Menteri Hukum dan Hak Asasi Manusia, Yasonna H. Laoly di halaman Istana Merdeka, Jakarta, 26 Oktober 2014. TEMPO/Subekti
TEMPO.CO,Jakarta - Menteri Hukum dan Hak Asasi Manusia Yasonna Laoly mempertanyakan pernyataan Ketua Umum Partai Demokrat Susilo Bambang Yudhoyono yang dikeluarkan kemarin. Dalam pernyataan lewat media sosial Twitter itu, SBY merasa partai pendukung Prabowo Subianto telah mengingkari kesepakatan untuk menyetujui peraturan pemerintah penggganti undang-undang tentang pemilihan kepala daerah langsung.
Yasonna ragu partai Koalisi Prabowo, khususnya Golkar, benar-benar mengkhianati Partai Demokrat. "Itulah hebatnya.
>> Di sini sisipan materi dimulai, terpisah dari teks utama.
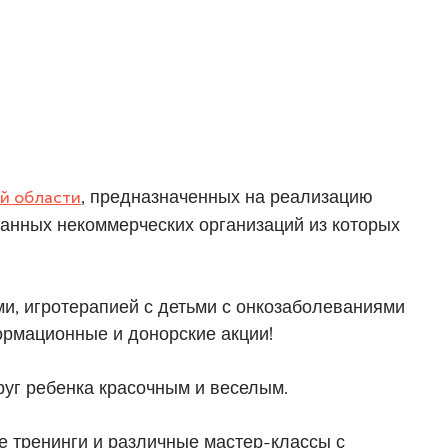
й области
, предназначенных на реализацию
ванных некоммерческих организаций из которых
ми, игротерапией с детьми с онкозаболеваниями
формационные и донорские акции!
уг ребенка красочным и веселым.
е тренинги и различные мастер-классы с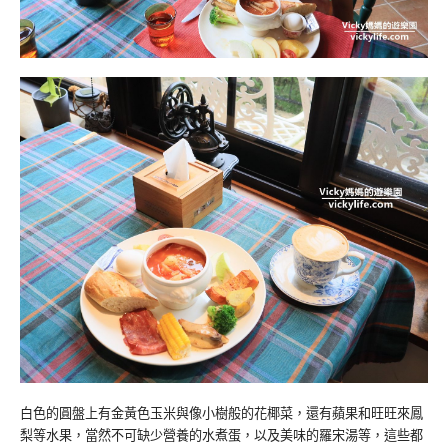
白色的圓盤上有金黃色玉米與像小樹般的花椰菜，還有蘋果和旺旺來鳳
梨等水果，當然不可缺少營養的水煮蛋，以及美味的羅宋湯等，這些都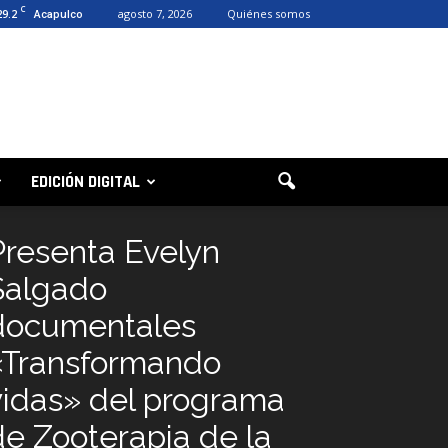
C
29.2
agosto 7, 2026
Quiénes somos
Acapulco
EDICIÓN DIGITAL
Presenta Evelyn
Salgado
documentales
«Transformando
vidas» del programa
de Zooterapia de la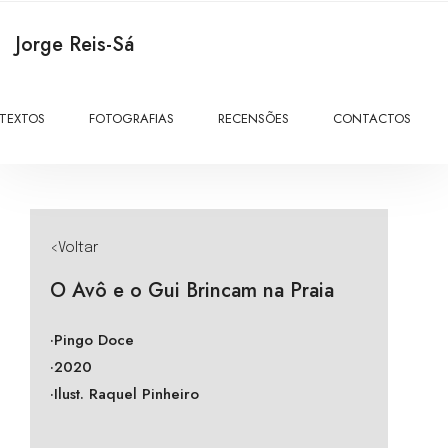
Jorge Reis-Sá
TEXTOS
FOTOGRAFIAS
RECENSÕES
CONTACTOS
<Voltar
O Avô e o Gui Brincam na Praia
·Pingo Doce
·2020
·Ilust. Raquel Pinheiro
Kalau saya melihatnya apa iya Demokrat merasa dikhianati? Sejak awal saja dia pengkhianat duluan, bagaimana?" kata Yasonna di kantornya, Jumat, 5 Desember 2014.
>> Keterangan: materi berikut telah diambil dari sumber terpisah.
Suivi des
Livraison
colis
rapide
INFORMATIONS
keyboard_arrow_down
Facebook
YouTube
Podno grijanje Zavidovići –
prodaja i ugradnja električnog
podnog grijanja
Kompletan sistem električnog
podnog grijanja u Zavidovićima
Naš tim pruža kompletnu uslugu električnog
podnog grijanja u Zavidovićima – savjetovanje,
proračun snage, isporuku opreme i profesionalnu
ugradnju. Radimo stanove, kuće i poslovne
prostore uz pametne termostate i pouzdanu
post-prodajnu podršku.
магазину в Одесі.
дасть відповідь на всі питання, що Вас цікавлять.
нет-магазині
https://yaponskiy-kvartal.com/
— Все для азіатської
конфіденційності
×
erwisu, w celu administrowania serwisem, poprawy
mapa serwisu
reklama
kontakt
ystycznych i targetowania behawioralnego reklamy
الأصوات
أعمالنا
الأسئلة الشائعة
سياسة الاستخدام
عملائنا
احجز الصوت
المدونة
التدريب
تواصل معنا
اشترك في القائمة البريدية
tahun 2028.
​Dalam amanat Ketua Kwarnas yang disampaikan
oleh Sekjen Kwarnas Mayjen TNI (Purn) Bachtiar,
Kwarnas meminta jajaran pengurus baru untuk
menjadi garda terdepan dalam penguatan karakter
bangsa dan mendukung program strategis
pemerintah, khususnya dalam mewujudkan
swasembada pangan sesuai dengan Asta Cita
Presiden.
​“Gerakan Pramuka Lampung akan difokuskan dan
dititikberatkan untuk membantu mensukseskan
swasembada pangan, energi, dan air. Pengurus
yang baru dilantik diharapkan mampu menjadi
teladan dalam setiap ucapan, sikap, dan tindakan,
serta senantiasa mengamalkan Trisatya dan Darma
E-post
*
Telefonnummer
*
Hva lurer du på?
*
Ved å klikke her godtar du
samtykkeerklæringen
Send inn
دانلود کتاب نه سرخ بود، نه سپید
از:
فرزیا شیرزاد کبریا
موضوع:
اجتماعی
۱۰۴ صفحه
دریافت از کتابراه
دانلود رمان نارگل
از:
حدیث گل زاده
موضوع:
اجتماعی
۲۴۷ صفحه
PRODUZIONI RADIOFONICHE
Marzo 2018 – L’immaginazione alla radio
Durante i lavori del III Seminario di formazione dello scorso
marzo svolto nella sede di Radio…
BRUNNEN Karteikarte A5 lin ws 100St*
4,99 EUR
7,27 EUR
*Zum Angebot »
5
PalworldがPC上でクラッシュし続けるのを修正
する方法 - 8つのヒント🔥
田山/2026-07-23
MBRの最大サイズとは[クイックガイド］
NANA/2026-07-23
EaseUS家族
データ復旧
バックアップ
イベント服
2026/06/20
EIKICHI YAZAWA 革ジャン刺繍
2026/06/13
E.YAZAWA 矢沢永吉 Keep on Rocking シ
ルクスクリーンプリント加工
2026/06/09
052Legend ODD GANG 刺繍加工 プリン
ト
Caranya, Yasonna melanjutkan, SBY memerintahkan Fraksi Partai Demokrat bergabung dengan Koalisi Jokowi. Namun, kenyataannya, saat sidang paripurna membahas rancangan undang-undang tersebut digelar, Fraksi Demokrat yang dipimpin Nurhayati Ali Assegaf justru walk-out.
Seperti diberitakan, SBY dalam cuitannya di Twitter menilai Partai Golkar telah melanggar nota perjanjian yang disepakati saat Demokrat hendak bergabung dengan koalisi pendukung Prabowo untuk memenangi voting paket pimpinan DPR.
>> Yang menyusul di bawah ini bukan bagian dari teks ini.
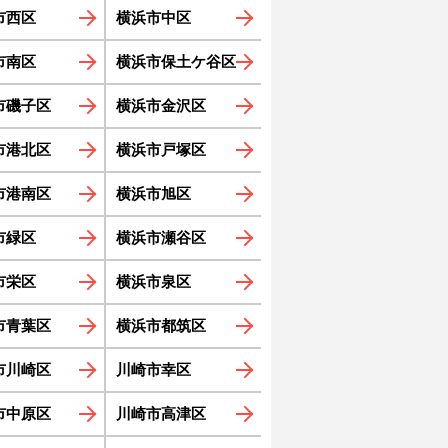
市西区
横浜市中区
市南区
横浜市保土ケ谷区
市磯子区
横浜市金沢区
市港北区
横浜市戸塚区
市港南区
横浜市旭区
市緑区
横浜市瀬谷区
市栄区
横浜市泉区
市青葉区
横浜市都筑区
市川崎区
川崎市幸区
市中原区
川崎市高津区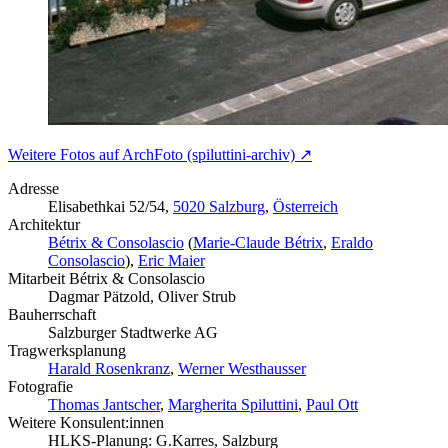
Weitere Fotos auf ArchFoto (spiluttini-archiv) ↗
Adresse
Elisabethkai 52/54,
5020 Salzburg
,
Österreich
Architektur
Bétrix & Consolascio
(
Marie-Claude Bétrix
,
Eraldo
Consolascio
),
Eric Maier
Mitarbeit Bétrix & Consolascio
Dagmar Pätzold, Oliver Strub
Bauherrschaft
Salzburger Stadtwerke AG
Tragwerksplanung
Harald Rosenkranz
,
Werner Westhausser
Fotografie
Thomas Jantscher
,
Margherita Spiluttini
,
Paul Ott
Weitere Konsulent:innen
HLKS-Planung: G.Karres, Salzburg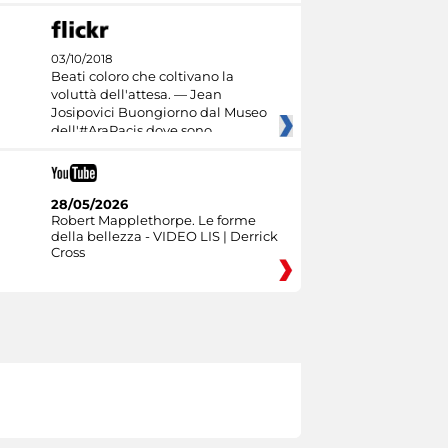
03/10/2018
Beati coloro che coltivano la
voluttà dell'attesa. — Jean
Josipovici Buongiorno dal Museo
dell'#AraPacis dove sono
28/05/2026
Robert Mapplethorpe. Le forme
della bellezza - VIDEO LIS | Derrick
Cross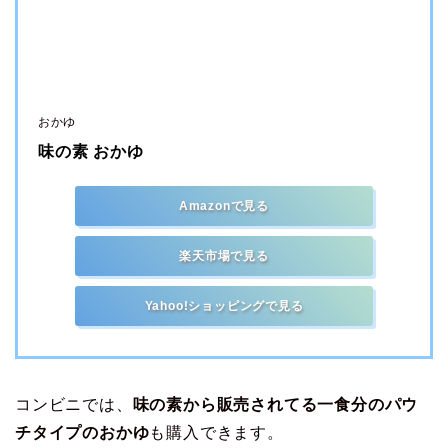
おかゆ
味の素 おかゆ 
Amazonで見る
楽天市場で見る
Yahoo!ショッピングで見る
コンビニでは、
味の素から販売されてる一食分のパウ
チタイプのおかゆ
も購入できます。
Atas perubahan sikap Golkar itulah SBY menyeru pimpinan partainya agar merapat ke Koalisi Jokowi supaya perpu pilkada tidak ditolak DPR, yang akan mulai membahas perpu tersebut seusai reses pada 12 Januari mendatang.
Yasonna mengatakan SBY seharusnya belajar dari pengalamannya selama sepuluh tahun menjabat presiden. Menurut dia, SBY kerap dikhianati koalisinya sewaktu menjadi presiden. Namun Yasonna mengakui bahwa sikap partai anggota koalisi bisa tidak selalu sama. (Baca: Jokowi Untung Golkar Tolak Perpu Pilkada, Kok Bisa?)
"Itu kan berulang-ulang. Masak, enggak belajar dari situ," ujar politikus Partai Demokrasi Indonesia Perjuangan itu.